A Slurm job script is a shell script (typically bash) that contains both Slurm directives and the commands you want to run on the cluster.
Let's break down the components and syntax of a Slurm job script:
Basic Structure
#!/bin/bash
#SBATCH [options]
#SBATCH [more options]
# Your commands here
Shebang
The first line of your script should be the shebang:
#!/bin/bash
This tells the system to interpret the script using the bash shell.
Slurm Directives
Slurm directives are special comments that start with `#SBATCH`. They tell Slurm how to set up and run your job. Here are some common directives:
#SBATCH --job-name=my_job # Name of the job
#SBATCH --output=output_%j.log # Standard output log file (%j is replaced by the job ID)
#SBATCH --error=error_%j.log # Standard error log file
#SBATCH --time=01:00:00 # Time limit (HH:MM:SS)
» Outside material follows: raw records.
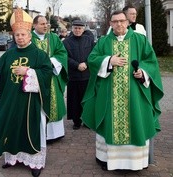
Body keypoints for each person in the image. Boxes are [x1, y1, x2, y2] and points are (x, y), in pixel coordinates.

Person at [81, 10, 164, 171]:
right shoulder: (104, 42)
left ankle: (136, 162)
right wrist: (109, 60)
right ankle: (107, 159)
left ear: (127, 22)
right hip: (109, 94)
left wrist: (143, 73)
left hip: (135, 95)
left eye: (121, 21)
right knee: (109, 122)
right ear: (110, 24)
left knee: (136, 120)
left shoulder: (140, 40)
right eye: (115, 21)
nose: (119, 24)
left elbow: (151, 62)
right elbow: (92, 59)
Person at [0, 8, 52, 177]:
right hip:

#SBATCH --ntasks=1 # Number of tasks (processes)
#SBATCH --cpus-per-task=1 # Number of CPU cores per task
#SBATCH --mem=1G # Memory limit
#SBATCH --partition=general # Partition (queue) name
#SBATCH --gres=gpu:2 # Request 2 GPUs
Common Slurm Directives
Here's a more comprehensive list of Slurm directives:
`--job-name=`: Set a name for the job
`--output=`: Specify the file for standard output
`--error=`: Specify the file for standard error
`--time=
`--ntasks=`: Specify the number of tasks to run
`--cpus-per-task=`: Set the number of CPU cores per task
`--mem=`: Set the total memory required (e.g., 1G for 1 gigabyte)
`--partition=`: Specify the partition to run the job on
`--array=`: Create a job array (e.g., --array=1-10 for 10 array jobs)
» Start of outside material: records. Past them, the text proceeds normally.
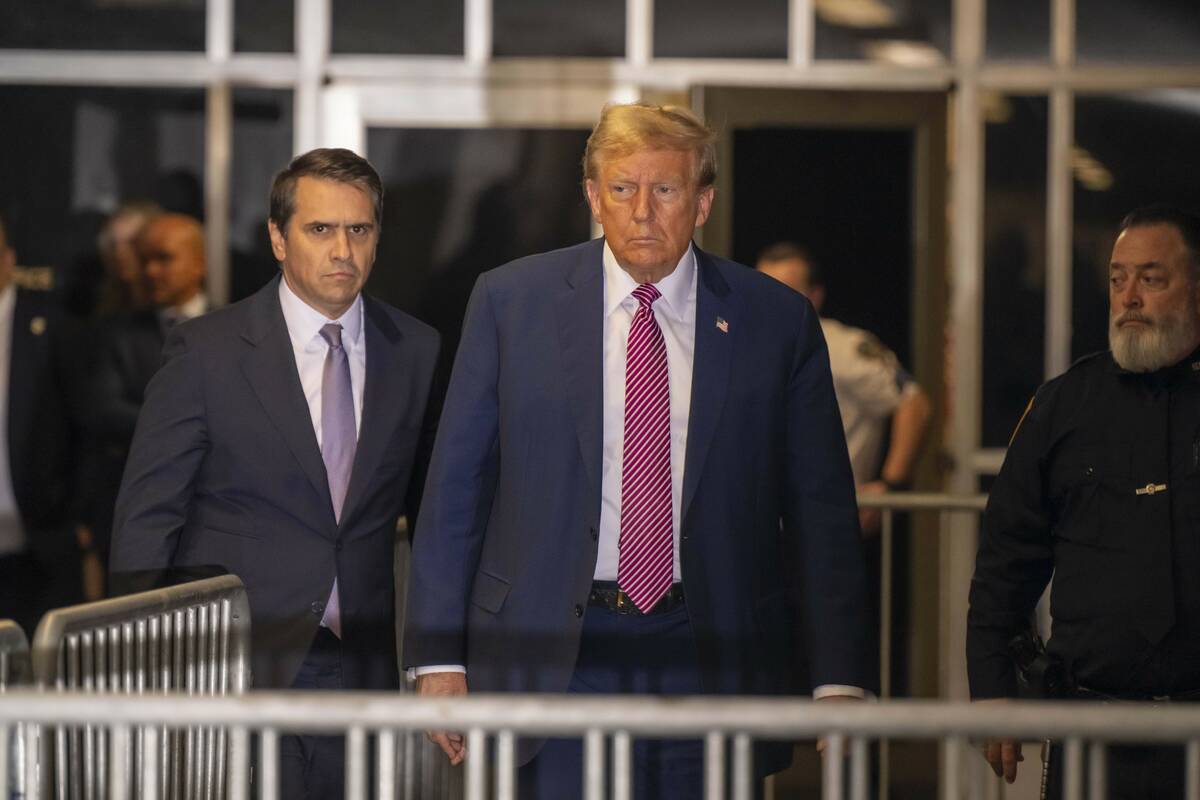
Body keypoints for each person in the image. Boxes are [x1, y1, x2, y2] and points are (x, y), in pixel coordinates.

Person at [404, 102, 870, 798]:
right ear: (594, 197)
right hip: (552, 648)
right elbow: (456, 489)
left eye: (667, 189)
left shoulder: (774, 321)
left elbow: (820, 509)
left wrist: (839, 675)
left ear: (703, 201)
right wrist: (437, 654)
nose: (642, 211)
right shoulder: (511, 303)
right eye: (622, 189)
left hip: (714, 650)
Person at [109, 148, 440, 799]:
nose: (342, 248)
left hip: (365, 663)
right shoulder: (206, 350)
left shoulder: (417, 350)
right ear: (277, 239)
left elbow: (436, 514)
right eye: (320, 229)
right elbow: (148, 516)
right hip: (238, 662)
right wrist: (141, 664)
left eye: (359, 229)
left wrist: (440, 653)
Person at [968, 204, 1200, 798]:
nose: (1129, 298)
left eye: (1152, 279)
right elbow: (1004, 559)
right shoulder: (1063, 406)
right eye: (1118, 278)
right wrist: (993, 686)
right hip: (1092, 725)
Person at [756, 243, 931, 533]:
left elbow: (915, 404)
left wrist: (891, 486)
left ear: (815, 296)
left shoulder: (841, 348)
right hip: (760, 524)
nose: (772, 303)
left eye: (785, 292)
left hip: (824, 521)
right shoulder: (745, 348)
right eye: (763, 291)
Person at [84, 213, 209, 581]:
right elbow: (104, 410)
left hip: (216, 524)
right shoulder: (114, 333)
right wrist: (199, 427)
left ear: (199, 262)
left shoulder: (240, 329)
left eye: (164, 259)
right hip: (139, 522)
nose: (151, 271)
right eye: (145, 261)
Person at [0, 212, 79, 634]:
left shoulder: (52, 328)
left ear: (10, 259)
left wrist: (78, 517)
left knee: (39, 678)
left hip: (41, 541)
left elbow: (80, 427)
Slurm sets several environment variables that you can use in your script:
- `$SLURM_JOB_ID`: The ID of the job
- `$SLURM_ARRAY_TASK_ID`: The array index for job arrays
- `$SLURM_CPUS_PER_TASK`: Number of CPUs allocated per task
- `$SLURM_NTASKS`: Total number of tasks in a job
Example Job Script
Here's an example of a more complex Slurm job script:
#!/bin/bash
#SBATCH --job-name=complex_job
#SBATCH --output=output_%A_%a.log
#SBATCH --error=error_%A_%a.log
#SBATCH --array=1-5
#SBATCH --time=02:00:00
#SBATCH --ntasks=1
#SBATCH --cpus-per-task=4
#SBATCH --mem=8G
#SBATCH --partition=general
#SBATCH --mail-type=BEGIN,END,FAIL
#SBATCH --mail-user=your.email@example.com
# Load any necessary modules
module load python/3.8
# Run the main command
python my_script.py --input-file input.txt --output-file output.txt
# Optional: Run some post-processing
if [ $? -eq 0 ]; then
echo "Job completed successfully"
python post_process.py output.txt
else
echo "Job failed"
fi
Understanding --ntasks in Slurm
When you use the `--ntasks` option in Slurm without other specifications, it's important to understand how Slurm interprets and applies this setting.
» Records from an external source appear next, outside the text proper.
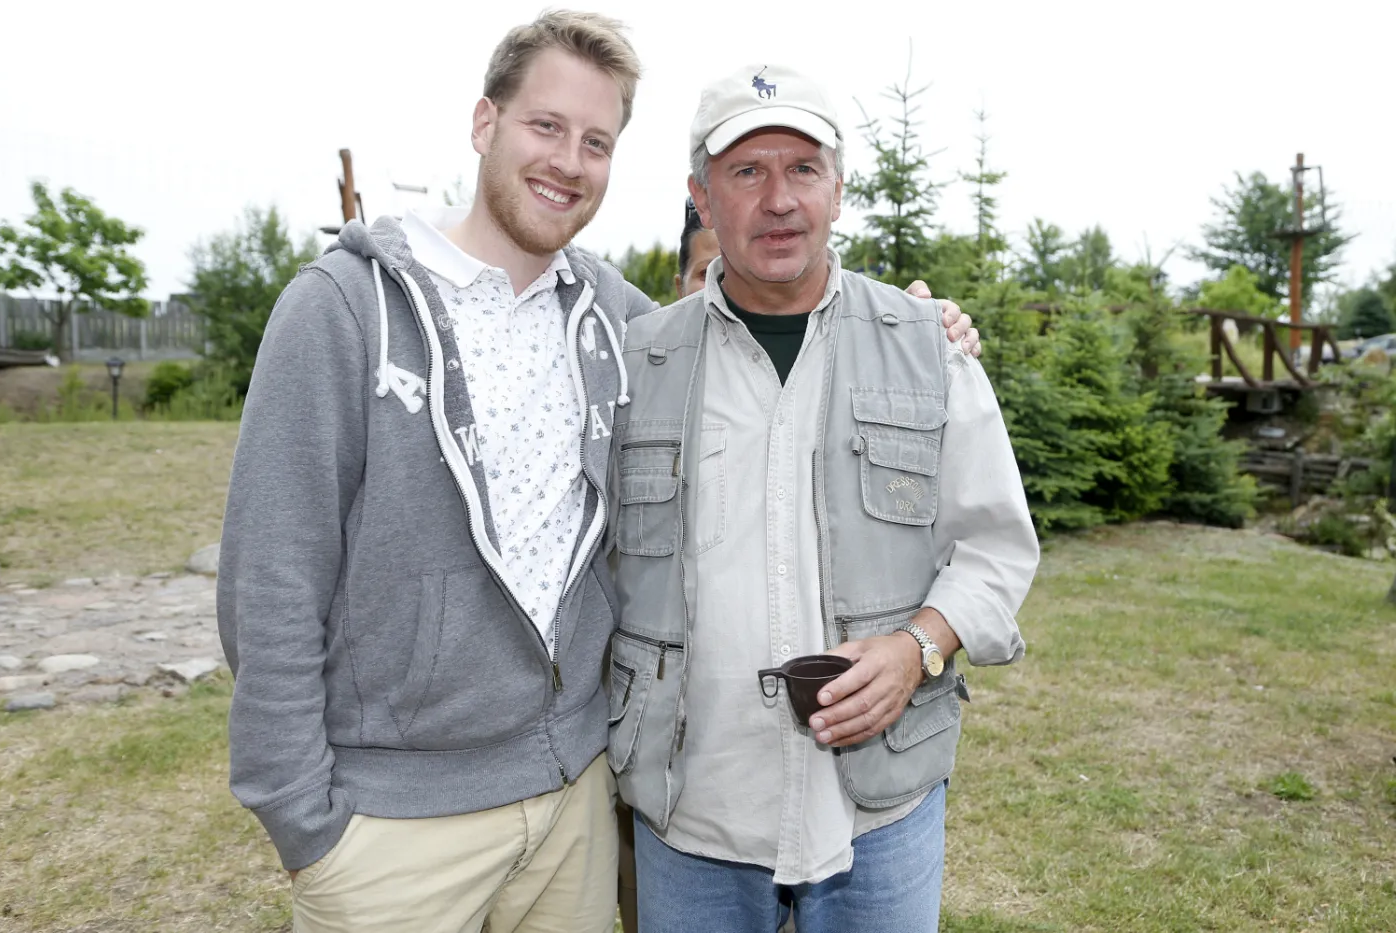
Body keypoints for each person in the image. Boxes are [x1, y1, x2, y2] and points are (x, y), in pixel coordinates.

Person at [219, 10, 978, 930]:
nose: (568, 162)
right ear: (484, 122)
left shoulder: (615, 320)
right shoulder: (343, 310)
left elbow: (736, 343)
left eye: (597, 142)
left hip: (574, 797)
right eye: (546, 127)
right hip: (392, 824)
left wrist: (920, 327)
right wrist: (303, 817)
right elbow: (270, 580)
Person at [608, 65, 1040, 933]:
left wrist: (920, 645)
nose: (778, 199)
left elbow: (998, 550)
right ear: (701, 195)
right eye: (746, 171)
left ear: (838, 191)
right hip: (689, 809)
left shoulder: (928, 348)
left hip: (878, 811)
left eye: (803, 169)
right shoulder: (633, 364)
When you specify `--ntasks=4` without other options:
Slurm will allocate resources for 4 tasks.
By default, each task is allocated 1 CPU (core).
The tasks may be distributed across multiple nodes, depending on the cluster's configuration and available resources.
#SBATCH --ntasks=4
# This will run your command with 4 tasks
srun ./my_program
In this scenario:
Your job will be allocated 4 CPUs in total.
These 4 CPUs could be on a single node or spread across multiple nodes, depending on availability and the cluster's configuration.
Each task will have access to 1 CPU by default.
Important Considerations
CPU Allocation: Without specifying `--cpus-per-task`, each task gets 1 CPU by default.
Memory Allocation: The default memory allocation per task depends on the cluster's configuration. It's often a good practice to specify memory requirements explicitly.
Node Distribution: Tasks may be distributed across nodes unless you specify `--nodes` or use the `--ntasks-per-node` option.
Parallel Execution: This setting is particularly useful for MPI jobs where you want to run multiple parallel processes.